Start of Dataset rows
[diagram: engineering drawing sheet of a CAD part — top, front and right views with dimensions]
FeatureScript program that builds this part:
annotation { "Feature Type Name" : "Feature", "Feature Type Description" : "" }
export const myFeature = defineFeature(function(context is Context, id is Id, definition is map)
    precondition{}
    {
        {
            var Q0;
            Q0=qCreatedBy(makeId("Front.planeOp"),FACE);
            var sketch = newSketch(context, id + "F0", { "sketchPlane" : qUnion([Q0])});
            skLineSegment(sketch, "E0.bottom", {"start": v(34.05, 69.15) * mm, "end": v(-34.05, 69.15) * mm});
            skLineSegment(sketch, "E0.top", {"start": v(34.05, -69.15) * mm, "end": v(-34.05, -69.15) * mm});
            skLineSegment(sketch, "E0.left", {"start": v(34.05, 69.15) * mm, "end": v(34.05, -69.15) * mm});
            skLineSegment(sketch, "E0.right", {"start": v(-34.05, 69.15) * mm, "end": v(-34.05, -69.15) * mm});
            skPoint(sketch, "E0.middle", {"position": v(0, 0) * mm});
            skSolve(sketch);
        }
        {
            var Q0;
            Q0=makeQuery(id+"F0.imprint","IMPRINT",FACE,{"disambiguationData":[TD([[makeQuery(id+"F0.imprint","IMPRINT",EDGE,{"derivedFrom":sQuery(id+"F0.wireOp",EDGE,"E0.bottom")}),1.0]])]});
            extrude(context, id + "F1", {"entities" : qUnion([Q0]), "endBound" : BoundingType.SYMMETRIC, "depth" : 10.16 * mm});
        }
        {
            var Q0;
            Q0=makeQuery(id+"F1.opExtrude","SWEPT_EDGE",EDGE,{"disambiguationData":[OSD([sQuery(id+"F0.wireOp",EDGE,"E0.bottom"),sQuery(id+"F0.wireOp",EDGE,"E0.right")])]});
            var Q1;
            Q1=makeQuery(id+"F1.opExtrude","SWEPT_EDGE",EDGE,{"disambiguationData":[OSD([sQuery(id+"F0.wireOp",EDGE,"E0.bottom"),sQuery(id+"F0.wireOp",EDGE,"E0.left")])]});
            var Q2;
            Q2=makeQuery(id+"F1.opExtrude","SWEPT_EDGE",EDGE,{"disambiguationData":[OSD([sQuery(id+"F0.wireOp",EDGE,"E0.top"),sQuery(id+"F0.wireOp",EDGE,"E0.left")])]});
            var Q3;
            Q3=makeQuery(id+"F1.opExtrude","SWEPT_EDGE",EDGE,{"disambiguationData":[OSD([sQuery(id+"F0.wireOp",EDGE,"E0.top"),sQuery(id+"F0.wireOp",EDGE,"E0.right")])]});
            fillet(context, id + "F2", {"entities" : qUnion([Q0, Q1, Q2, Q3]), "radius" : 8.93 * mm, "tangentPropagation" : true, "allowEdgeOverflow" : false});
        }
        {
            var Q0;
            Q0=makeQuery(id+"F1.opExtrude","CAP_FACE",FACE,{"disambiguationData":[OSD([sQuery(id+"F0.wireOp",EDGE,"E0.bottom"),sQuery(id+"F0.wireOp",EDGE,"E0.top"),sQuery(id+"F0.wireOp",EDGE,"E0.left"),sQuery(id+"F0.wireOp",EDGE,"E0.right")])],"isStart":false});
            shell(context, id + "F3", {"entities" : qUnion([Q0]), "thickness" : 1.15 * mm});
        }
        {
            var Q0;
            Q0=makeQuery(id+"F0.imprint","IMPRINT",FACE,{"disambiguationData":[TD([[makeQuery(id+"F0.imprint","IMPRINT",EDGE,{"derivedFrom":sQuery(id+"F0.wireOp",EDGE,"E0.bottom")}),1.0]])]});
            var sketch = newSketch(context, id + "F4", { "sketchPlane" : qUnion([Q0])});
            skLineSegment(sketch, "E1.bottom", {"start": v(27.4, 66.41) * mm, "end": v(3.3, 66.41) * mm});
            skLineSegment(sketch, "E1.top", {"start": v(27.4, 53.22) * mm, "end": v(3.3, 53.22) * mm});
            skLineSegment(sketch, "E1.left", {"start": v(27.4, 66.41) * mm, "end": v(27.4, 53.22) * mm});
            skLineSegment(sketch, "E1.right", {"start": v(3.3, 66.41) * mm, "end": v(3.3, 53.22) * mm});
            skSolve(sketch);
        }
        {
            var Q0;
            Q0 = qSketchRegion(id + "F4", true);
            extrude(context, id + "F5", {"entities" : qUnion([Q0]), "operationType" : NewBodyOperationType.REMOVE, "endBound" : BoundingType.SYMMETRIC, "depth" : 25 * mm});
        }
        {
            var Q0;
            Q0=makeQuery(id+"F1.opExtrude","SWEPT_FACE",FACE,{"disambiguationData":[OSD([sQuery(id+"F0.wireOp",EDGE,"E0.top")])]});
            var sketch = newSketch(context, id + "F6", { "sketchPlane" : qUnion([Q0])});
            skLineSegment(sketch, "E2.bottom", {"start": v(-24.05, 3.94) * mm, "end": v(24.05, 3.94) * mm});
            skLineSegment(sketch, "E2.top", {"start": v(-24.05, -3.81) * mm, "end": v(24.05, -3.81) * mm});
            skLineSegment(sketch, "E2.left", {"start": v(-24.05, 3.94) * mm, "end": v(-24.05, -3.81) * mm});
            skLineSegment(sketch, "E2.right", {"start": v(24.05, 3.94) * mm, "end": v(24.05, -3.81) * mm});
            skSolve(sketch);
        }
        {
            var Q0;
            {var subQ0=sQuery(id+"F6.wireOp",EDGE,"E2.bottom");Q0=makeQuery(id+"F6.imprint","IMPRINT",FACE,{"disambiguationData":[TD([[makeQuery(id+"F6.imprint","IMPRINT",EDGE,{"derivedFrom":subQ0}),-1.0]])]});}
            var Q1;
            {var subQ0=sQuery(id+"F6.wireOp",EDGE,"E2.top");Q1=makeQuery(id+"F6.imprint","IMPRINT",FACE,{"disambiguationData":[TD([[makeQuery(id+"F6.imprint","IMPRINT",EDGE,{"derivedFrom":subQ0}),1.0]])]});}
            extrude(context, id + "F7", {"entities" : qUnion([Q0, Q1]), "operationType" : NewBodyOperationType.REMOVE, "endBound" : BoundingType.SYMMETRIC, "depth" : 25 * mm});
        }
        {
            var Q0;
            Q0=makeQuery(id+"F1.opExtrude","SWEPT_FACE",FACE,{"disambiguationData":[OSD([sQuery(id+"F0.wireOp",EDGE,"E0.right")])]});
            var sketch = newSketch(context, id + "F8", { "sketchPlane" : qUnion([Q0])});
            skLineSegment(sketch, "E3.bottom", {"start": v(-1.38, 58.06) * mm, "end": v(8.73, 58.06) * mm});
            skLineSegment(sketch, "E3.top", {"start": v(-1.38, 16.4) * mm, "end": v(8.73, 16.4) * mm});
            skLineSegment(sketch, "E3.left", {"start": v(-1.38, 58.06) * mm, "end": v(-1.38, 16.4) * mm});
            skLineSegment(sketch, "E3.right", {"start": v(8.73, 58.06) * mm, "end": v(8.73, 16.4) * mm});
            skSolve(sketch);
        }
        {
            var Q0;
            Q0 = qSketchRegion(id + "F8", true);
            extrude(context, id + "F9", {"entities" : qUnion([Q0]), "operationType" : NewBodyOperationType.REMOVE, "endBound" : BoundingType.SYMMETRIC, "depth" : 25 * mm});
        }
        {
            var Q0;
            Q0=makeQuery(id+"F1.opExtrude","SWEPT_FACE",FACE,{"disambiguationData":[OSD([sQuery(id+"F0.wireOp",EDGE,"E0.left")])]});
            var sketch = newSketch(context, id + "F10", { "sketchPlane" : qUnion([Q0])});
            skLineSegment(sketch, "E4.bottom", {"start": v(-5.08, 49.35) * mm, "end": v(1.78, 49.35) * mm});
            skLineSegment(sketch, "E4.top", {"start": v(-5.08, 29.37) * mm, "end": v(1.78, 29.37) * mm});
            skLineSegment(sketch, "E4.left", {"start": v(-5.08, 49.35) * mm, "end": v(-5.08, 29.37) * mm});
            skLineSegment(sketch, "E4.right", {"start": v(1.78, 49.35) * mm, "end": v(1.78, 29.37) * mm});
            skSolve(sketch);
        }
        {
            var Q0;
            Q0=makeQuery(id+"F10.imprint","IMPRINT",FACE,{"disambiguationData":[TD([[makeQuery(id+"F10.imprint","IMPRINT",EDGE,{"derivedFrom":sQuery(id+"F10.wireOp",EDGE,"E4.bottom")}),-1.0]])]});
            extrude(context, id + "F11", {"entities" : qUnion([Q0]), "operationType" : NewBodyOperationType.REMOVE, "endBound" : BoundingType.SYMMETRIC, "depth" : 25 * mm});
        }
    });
End of Dataset rows
■ **What you are asked to do**: Locate every line in the CAD part programs above that contains the string "operationType" and copy each one in full. Case counts.

■ **Worked answer**:
            extrude(context, id + "F5", {"entities" : qUnion([Q0]), "operationType" : NewBodyOperationType.REMOVE, "endBound" : BoundingType.SYMMETRIC, "depth" : 25 * mm});
            extrude(context, id + "F7", {"entities" : qUnion([Q0, Q1]), "operationType" : NewBodyOperationType.REMOVE, "endBound" : BoundingType.SYMMETRIC, "depth" : 25 * mm});
            extrude(context, id + "F9", {"entities" : qUnion([Q0]), "operationType" : NewBodyOperationType.REMOVE, "endBound" : BoundingType.SYMMETRIC, "depth" : 25 * mm});
            extrude(context, id + "F11", {"entities" : qUnion([Q0]), "operationType" : NewBodyOperationType.REMOVE, "endBound" : BoundingType.SYMMETRIC, "depth" : 25 * mm});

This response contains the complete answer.